Briscoe lamenta a luta pelo título que nunca aconteceu

por Racer

Chase Briscoe gostaria de ter tido a chance de competir pelo campeonato da NASCAR Cup Series no domingo, mas, dadas as adversidades que ele e sua equipe enfrentaram, foi como se isso nunca tivesse acontecido.

“Eu definitivamente senti que era mais do que capaz; só de ir do fundo do grid para a frente tantas vezes”, disse Briscoe após terminar em 18º. “Eu adoraria ter conseguido correr direto para a frente. Voltei para o segundo lugar e consegui alcançar o William [Byron] lá atrás, e achei que estava muito, muito bem, mas furei o segundo ou terceiro pneu.”

“Então, sim, definitivamente é uma corrida do que poderia ter sido.”

Segundo arevista Racer, Briscoe foi o pior classificado entre os quatro finalistas do campeonato, terminando em 12º lugar. Assim que a bandeira verde foi agitada na corrida final, Briscoe e a equipe Joe Gibbs Racing, com o Toyota nº 19, tinham velocidade de sobra, mas ainda precisavam lidar com problemas de posição na pista, pneus e vibrações.

O primeiro problema com os pneus ocorreu na volta 106, quando a bandeira amarela foi acionada devido a uma rodada de Shane van Gisbergen. Ele estava em quinto lugar naquele momento.

Foi uma feliz coincidência que o pneu traseiro direito do carro de Briscoe estivesse se desfazendo no momento da bandeira amarela, permitindo que ele chegasse aos boxes sem ficar ainda mais para trás do que ficaria com a bandeira verde. Mas, enquanto os pneus eram trocados, Briscoe continuou relatando uma forte vibração. Ele estava em 32º, o último carro na volta do líder, quando a corrida recomeçou.

Outra bandeira amarela, na volta 149, foi acionada quando Briscoe estava na 21ª posição. Ele terminaria o segundo segmento, na volta 185, na sétima posição.

O segundo problema com o pneu ocorreu na volta 217, quando Briscoe estava em terceiro. Mas, novamente, Briscoe pegou uma bandeira amarela, desta vez na volta 220, e recuperou a volta que havia perdido por ter que parar nos boxes.

“É só manter o foco”, disse Briscoe sobre sua atitude durante a corrida. “Toda a minha carreira tem sido pautada por nunca desistir, você nunca sabe o que pode acontecer. Sinto que corro com essa mentalidade, e já a vivenciei diversas vezes ao longo da minha carreira, em corridas onde não se pode desistir.”

Briscoe estava de volta ao top 15 com 56 voltas para o fim. Uma bandeira amarela duas voltas depois levou o pelotão aos boxes, e Briscoe saltou para o top 10 após a parada. Ele estava em sexto com 34 voltas para o fim e reiniciou a corrida na primeira fila, graças à troca de apenas dois pneus, com 28 voltas restantes. No entanto, sua liderança duraria pouco.

No momento em que a última bandeira amarela foi acionada, a quatro voltas do fim, Briscoe estava em sexto lugar. Ele saiu dos boxes na 12ª posição e, após a regra de escolha, os três pilotos que permaneceram na pista durante a bandeira amarela empurraram o carro nº 19 para a 15ª posição, o que acabou resultando em um 18º lugar na prorrogação.
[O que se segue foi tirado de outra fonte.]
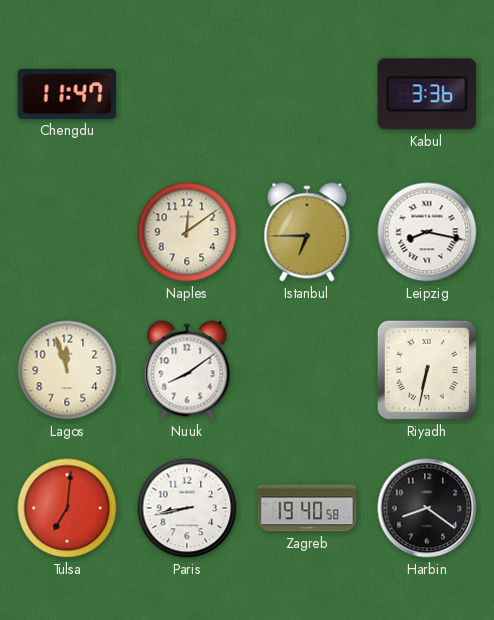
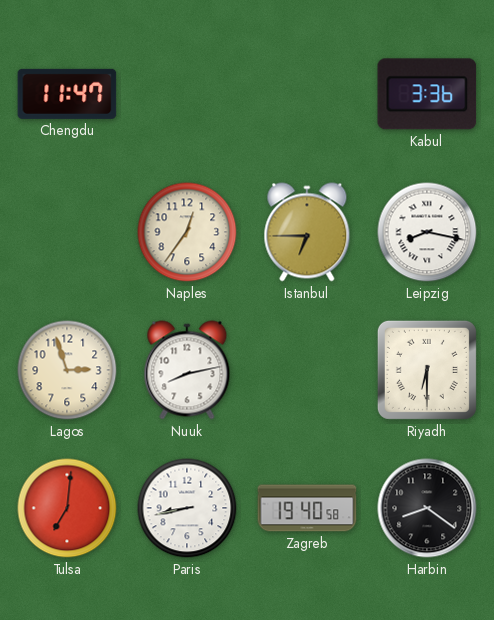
Naples: 12:09 -> 12:36
Lagos: 11:57 -> 2:57
Nuuk: 8:09 -> 8:13
Riyadh: 6:32 -> 6:30
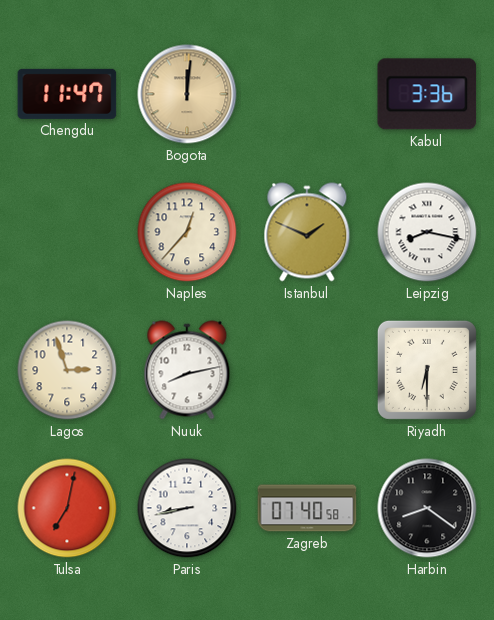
Bogota: none -> 12:01
Naples: 12:36 -> 12:37
Istanbul: 6:45 -> 1:49
Tulsa: 7:01 -> 7:02
Zagreb: 19:40 -> 07:40
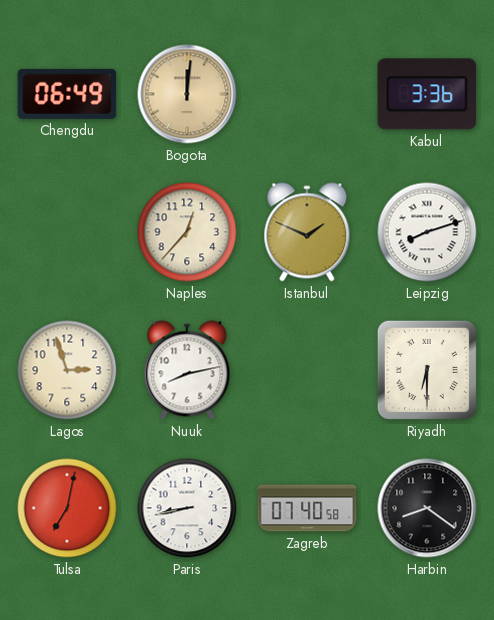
Chengdu: 11:47 -> 06:49
Leipzig: 8:17 -> 8:12
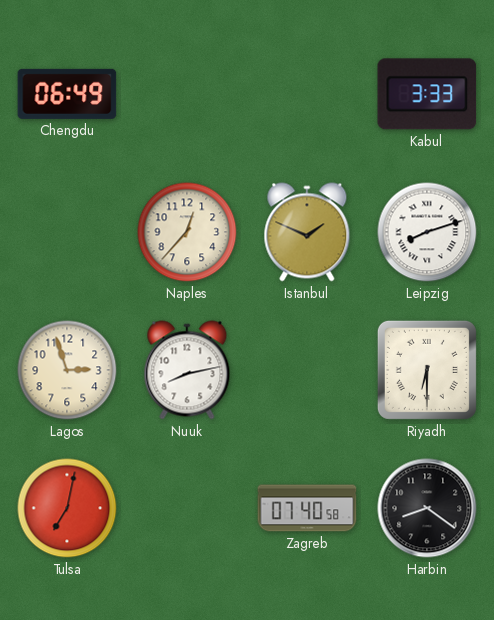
Bogota: 12:01 -> none
Kabul: 3:36 -> 3:33
Paris: 8:43 -> none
“Espero que as pessoas tenham sentido que estávamos aqui e na disputa”, disse Briscoe. “Não fomos medianos em termos de posição – andamos bastante na frente. Com certeza, senti que tínhamos um dos carros mais fortes, e se tivéssemos conseguido largar na frente – ou melhor, se não tivéssemos tido tantos problemas – estaríamos na briga. Acho que fizemos tudo certo em relação às paradas nos boxes e, obviamente, à velocidade e ao equilíbrio do carro. Os pneus simplesmente não colaboraram.”

Domingo marcou a estreia de Briscoe no Championship 4, em sua primeira temporada com a Joe Gibbs Racing.

“Sei que quando deitar a cabeça no travesseiro hoje à noite, terei a sensação de ter feito o meu melhor”, disse Briscoe. “Estou feliz com o meu esforço. Obviamente, adoraria que as coisas tivessem sido diferentes, mas sinto que essa foi uma das melhores corridas da Copa que já fiz, com certeza.”